[Saved entries]
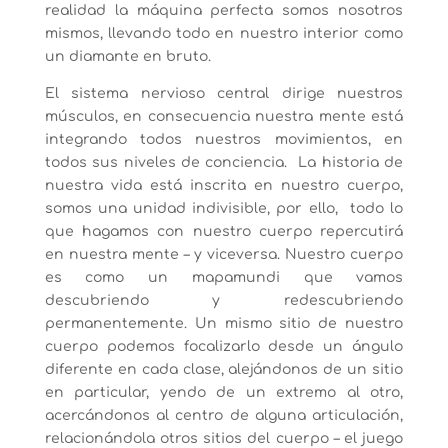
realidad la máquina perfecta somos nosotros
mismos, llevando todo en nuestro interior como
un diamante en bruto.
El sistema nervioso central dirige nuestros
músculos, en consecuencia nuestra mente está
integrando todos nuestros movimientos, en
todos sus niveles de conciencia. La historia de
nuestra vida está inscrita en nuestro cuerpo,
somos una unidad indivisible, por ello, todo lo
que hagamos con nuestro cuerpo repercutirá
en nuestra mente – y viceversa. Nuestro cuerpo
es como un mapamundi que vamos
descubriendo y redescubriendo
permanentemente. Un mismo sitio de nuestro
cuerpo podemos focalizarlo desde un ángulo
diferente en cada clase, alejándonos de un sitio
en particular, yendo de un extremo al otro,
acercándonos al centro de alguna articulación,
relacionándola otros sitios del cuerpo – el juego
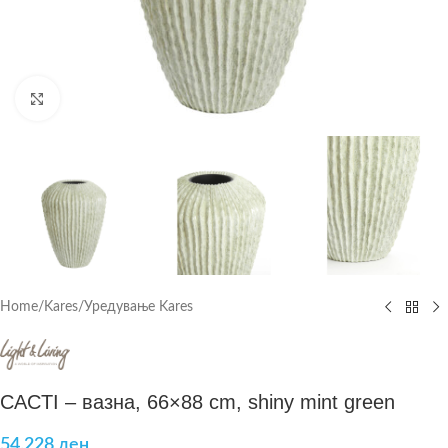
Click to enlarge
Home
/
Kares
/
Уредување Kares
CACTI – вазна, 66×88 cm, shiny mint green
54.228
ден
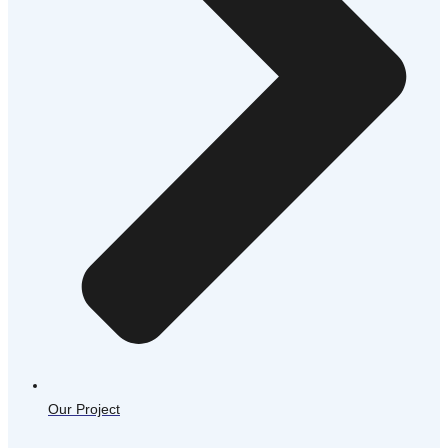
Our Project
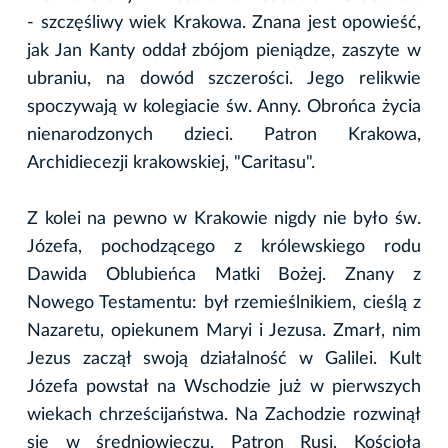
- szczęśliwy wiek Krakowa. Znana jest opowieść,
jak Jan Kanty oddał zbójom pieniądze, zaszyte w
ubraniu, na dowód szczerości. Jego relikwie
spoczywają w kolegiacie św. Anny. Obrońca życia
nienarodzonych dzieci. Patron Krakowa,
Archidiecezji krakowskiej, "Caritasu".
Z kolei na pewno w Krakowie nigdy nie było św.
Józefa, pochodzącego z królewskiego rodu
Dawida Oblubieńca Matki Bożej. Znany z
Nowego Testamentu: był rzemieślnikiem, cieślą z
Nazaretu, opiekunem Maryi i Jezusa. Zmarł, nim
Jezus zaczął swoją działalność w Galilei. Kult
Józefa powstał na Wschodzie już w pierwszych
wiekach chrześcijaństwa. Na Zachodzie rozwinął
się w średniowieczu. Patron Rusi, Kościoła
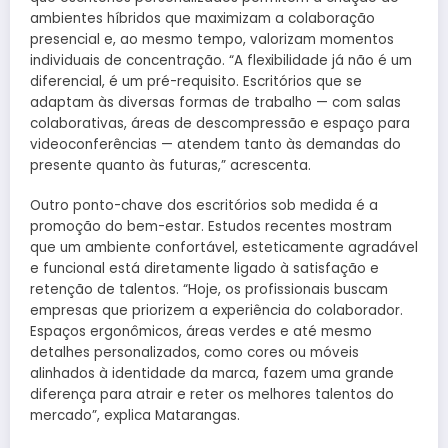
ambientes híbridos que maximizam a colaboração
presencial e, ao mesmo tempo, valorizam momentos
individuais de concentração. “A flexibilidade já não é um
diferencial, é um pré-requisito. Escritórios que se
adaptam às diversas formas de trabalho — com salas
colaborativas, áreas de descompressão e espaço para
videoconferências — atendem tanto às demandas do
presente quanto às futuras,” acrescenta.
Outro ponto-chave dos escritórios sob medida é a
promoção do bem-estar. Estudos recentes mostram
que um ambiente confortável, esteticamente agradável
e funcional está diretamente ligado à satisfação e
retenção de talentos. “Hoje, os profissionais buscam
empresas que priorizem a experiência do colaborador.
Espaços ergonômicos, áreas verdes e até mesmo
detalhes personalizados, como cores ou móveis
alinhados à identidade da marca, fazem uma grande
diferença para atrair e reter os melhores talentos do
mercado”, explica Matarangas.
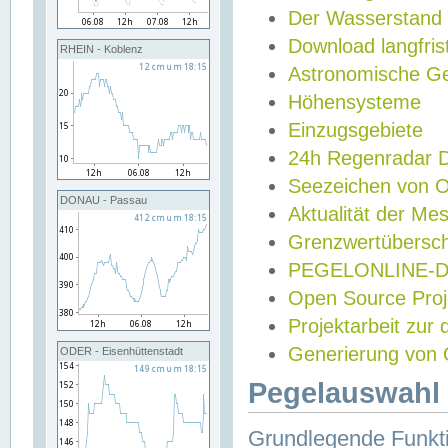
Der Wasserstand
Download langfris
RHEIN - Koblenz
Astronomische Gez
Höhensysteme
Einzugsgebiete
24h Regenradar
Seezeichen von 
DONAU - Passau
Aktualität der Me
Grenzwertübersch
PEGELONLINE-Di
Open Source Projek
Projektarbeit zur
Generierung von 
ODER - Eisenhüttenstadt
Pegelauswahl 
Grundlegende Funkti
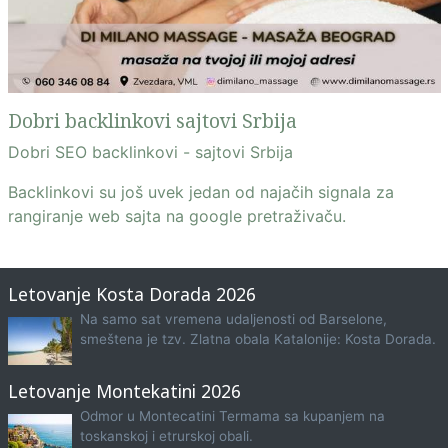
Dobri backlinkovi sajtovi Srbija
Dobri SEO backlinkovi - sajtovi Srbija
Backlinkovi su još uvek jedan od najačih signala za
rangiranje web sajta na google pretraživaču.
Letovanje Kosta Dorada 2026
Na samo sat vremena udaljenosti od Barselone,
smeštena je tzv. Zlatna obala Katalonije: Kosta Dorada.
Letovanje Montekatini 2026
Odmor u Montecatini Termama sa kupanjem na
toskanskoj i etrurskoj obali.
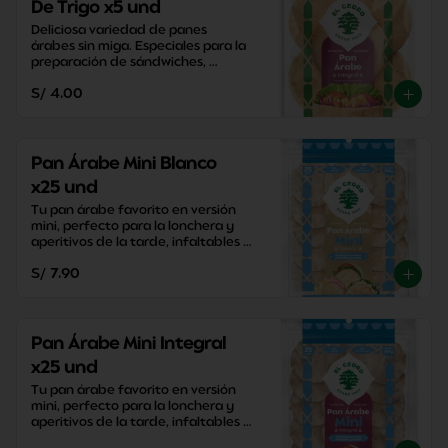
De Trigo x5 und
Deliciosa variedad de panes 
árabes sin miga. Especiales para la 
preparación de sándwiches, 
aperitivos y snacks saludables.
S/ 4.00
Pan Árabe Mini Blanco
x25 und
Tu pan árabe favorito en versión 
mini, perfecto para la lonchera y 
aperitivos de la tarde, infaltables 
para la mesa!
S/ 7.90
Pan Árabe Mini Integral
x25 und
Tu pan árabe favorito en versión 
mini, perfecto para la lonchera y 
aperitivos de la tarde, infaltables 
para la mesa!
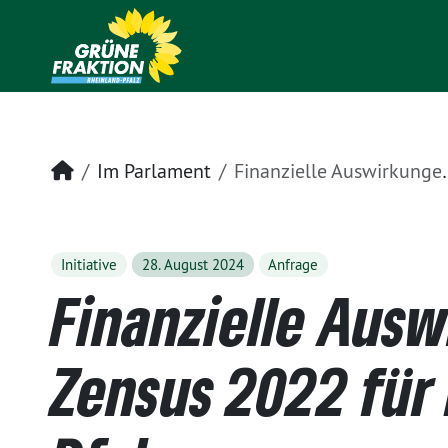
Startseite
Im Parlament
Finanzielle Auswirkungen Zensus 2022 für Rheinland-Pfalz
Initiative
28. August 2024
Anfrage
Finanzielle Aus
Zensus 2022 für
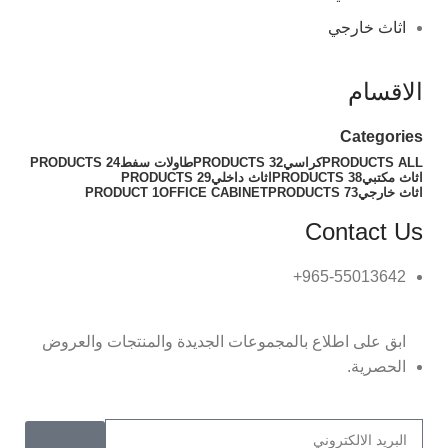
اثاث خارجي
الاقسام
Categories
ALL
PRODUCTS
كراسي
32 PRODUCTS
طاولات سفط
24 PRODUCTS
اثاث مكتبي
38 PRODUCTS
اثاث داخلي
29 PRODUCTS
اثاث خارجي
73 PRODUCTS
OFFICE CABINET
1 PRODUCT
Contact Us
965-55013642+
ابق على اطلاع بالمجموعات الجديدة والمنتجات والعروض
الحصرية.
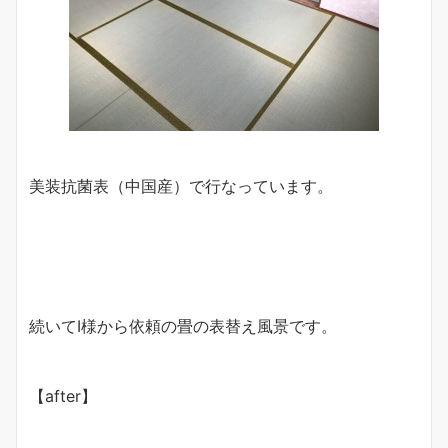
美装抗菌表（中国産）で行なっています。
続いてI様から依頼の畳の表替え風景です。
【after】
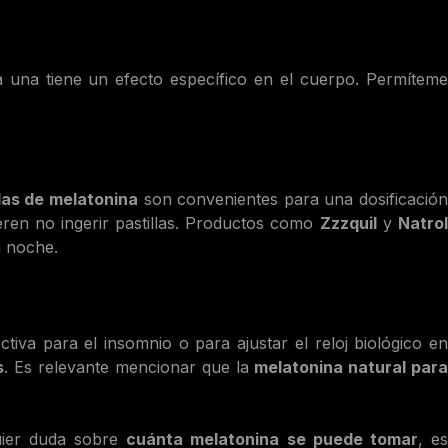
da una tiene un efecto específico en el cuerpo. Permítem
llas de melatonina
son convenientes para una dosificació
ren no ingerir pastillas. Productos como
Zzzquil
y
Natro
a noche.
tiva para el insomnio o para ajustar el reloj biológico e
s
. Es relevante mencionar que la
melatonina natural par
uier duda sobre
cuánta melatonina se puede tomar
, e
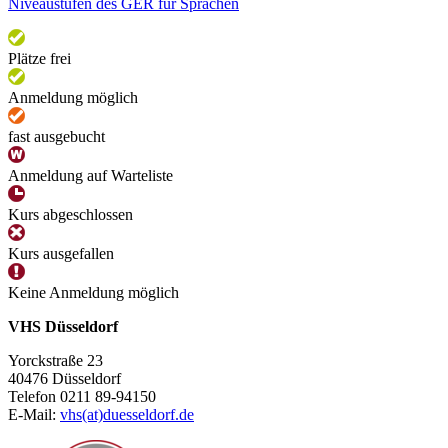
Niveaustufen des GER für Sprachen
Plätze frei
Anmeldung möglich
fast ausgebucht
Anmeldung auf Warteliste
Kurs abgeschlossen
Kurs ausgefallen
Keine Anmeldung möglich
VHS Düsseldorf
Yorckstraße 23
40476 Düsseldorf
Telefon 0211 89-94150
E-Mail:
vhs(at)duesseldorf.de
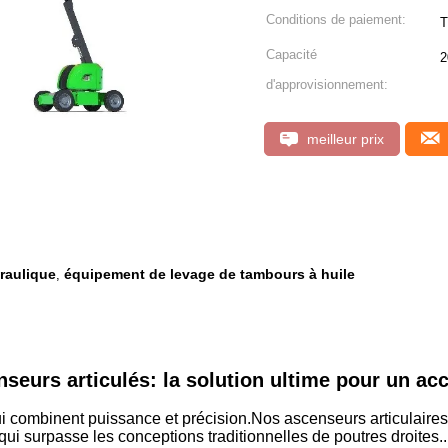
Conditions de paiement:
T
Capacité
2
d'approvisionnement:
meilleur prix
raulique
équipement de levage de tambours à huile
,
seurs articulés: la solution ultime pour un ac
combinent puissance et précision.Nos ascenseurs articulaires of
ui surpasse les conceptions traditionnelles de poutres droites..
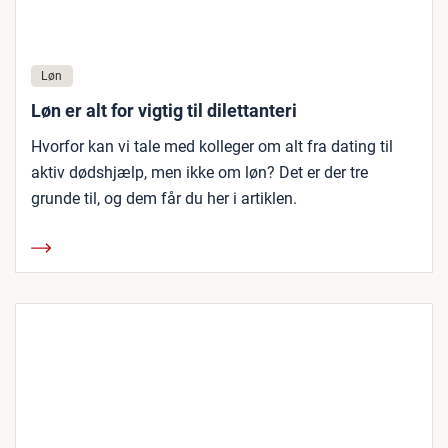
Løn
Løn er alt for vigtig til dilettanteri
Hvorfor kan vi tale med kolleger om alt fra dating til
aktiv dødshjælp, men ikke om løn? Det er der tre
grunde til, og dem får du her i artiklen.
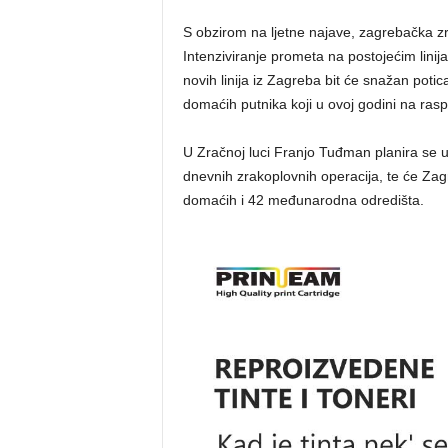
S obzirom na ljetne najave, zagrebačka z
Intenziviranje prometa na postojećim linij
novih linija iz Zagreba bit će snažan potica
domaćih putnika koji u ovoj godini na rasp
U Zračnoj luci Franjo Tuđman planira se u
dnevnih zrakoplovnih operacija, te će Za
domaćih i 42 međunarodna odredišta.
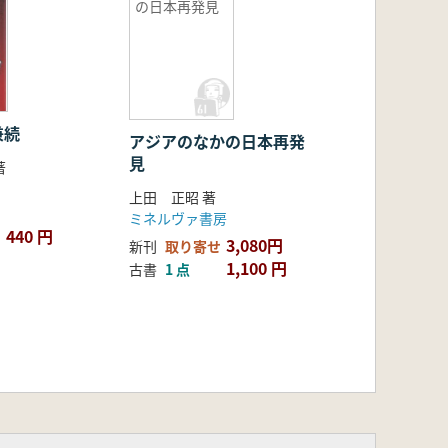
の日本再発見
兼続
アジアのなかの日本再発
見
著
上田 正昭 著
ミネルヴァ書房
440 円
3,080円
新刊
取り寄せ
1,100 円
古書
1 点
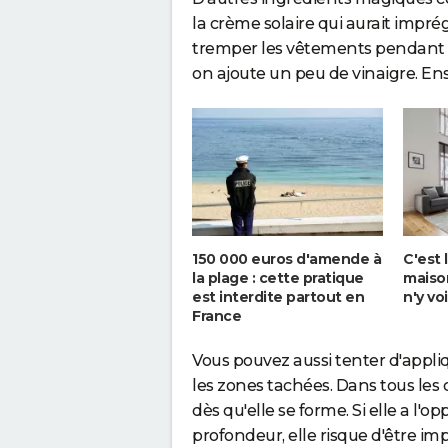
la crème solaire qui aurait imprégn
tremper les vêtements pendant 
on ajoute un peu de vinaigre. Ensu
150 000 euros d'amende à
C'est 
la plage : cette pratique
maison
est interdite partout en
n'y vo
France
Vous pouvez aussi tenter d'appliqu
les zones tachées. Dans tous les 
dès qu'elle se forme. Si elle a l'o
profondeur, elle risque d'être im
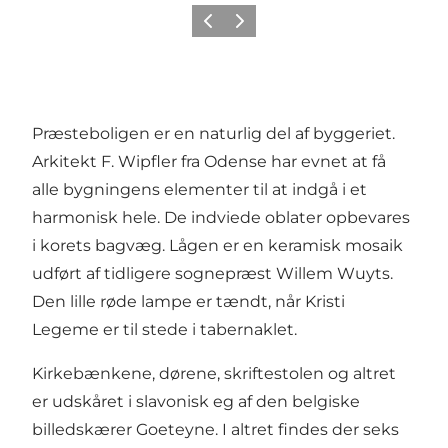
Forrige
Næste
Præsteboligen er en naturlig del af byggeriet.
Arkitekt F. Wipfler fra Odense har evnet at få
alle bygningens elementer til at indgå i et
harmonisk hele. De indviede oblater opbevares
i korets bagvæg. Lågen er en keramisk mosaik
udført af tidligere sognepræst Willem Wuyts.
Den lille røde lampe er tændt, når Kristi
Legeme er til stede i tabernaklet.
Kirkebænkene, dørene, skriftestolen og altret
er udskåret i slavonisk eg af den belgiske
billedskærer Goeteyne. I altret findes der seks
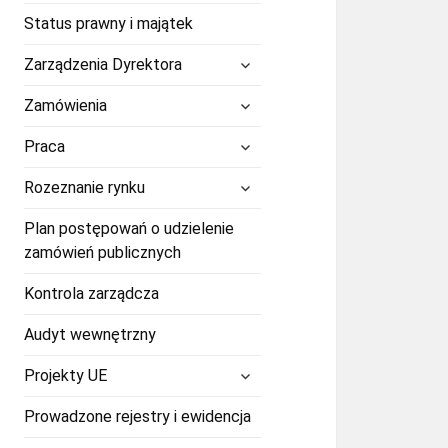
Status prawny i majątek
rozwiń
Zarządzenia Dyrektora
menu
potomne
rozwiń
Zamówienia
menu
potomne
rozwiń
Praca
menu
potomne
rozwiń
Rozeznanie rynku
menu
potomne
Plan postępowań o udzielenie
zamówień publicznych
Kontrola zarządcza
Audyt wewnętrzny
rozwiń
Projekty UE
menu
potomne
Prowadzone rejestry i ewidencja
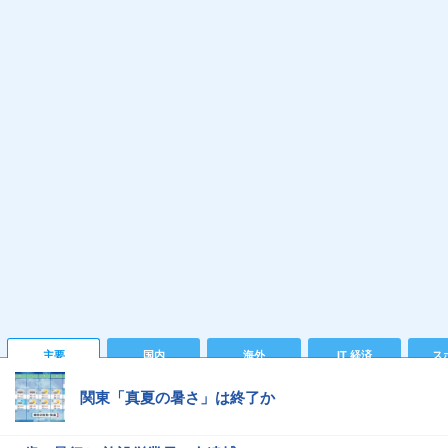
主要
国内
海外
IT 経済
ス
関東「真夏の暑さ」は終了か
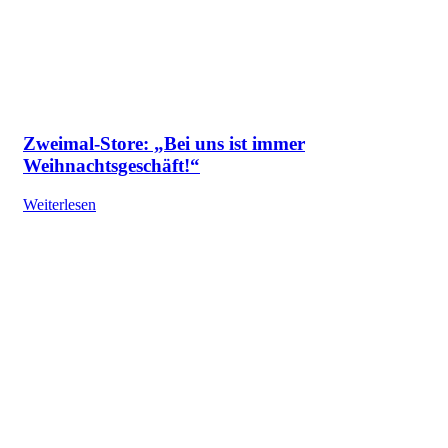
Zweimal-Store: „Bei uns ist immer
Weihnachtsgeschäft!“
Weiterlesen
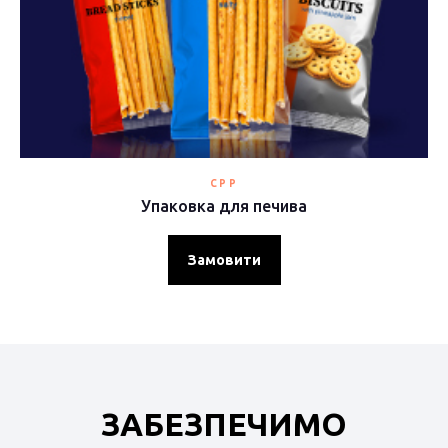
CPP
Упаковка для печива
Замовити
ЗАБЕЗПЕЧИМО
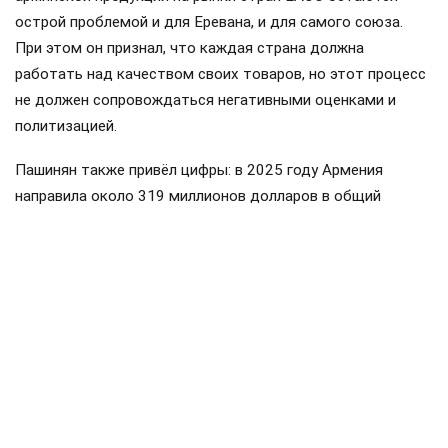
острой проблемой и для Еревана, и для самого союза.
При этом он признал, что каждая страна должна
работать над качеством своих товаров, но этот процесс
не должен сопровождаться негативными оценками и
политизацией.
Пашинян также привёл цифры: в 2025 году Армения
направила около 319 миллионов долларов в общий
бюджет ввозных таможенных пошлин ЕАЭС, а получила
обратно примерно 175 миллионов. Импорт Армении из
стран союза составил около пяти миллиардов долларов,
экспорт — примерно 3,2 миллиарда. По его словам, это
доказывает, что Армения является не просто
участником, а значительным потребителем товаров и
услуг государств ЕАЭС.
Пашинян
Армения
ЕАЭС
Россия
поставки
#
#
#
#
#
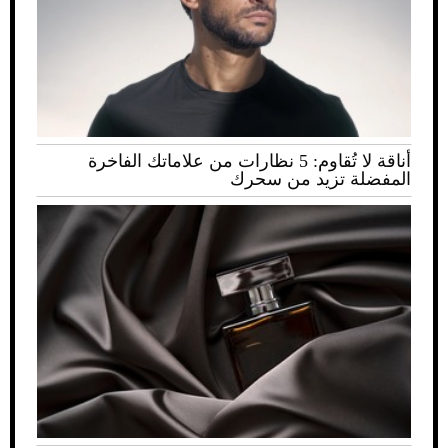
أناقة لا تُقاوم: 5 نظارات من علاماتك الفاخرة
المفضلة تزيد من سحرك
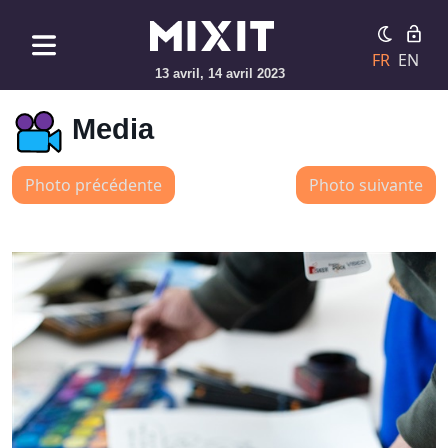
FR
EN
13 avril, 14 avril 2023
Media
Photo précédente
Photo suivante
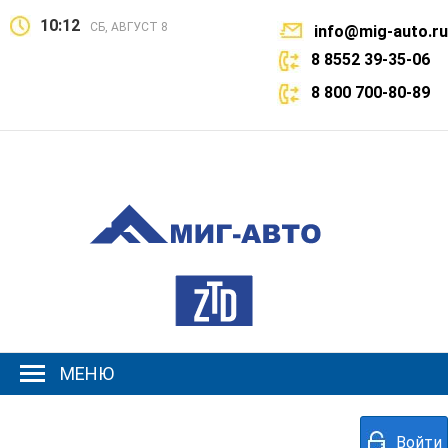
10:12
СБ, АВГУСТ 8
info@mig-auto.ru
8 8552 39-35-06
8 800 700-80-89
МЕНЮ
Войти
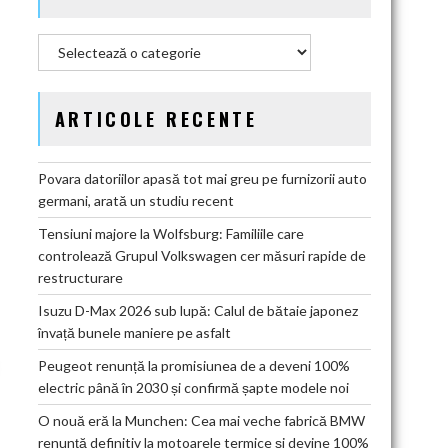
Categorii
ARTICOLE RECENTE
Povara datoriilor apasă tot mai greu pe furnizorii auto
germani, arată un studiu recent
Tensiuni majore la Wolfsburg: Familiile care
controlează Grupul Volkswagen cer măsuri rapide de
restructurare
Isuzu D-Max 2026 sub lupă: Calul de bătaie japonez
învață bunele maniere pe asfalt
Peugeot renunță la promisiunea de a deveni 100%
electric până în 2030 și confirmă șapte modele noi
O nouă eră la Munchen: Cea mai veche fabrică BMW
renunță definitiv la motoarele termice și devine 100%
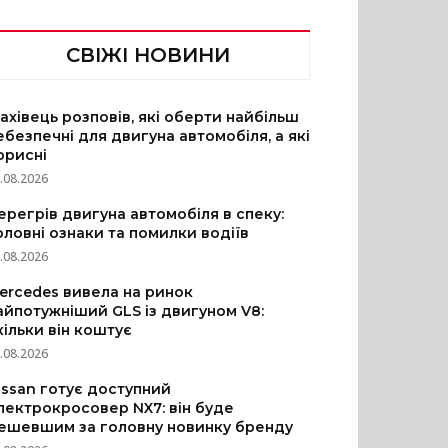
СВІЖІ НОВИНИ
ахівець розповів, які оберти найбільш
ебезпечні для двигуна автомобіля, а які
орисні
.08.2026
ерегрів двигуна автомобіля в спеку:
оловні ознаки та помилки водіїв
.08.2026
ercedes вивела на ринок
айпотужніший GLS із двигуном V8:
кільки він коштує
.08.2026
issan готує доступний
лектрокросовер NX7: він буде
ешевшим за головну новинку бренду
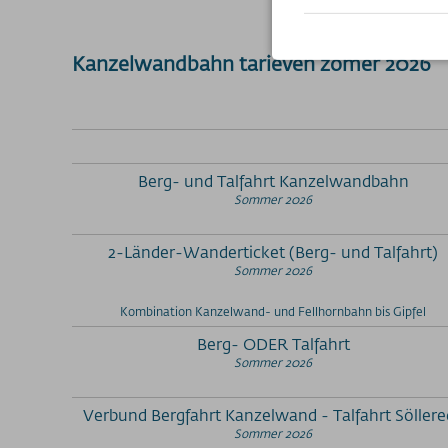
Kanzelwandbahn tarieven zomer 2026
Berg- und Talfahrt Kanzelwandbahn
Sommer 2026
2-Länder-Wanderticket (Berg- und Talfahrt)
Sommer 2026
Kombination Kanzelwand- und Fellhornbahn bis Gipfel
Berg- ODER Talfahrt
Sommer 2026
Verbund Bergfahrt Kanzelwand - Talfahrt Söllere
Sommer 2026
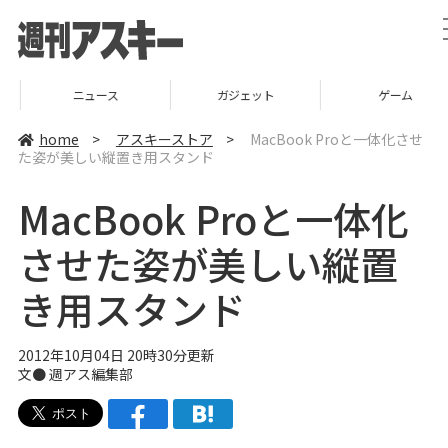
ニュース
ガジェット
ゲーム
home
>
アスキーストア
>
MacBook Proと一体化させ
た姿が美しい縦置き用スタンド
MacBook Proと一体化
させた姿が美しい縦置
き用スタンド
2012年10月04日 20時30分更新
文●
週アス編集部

→ **Required work**
Please report every line in the entries above that holds the string "melatonina".

→ **Answer area**
llas de melatonina
melatonina natural par
cuánta melatonina se puede tomar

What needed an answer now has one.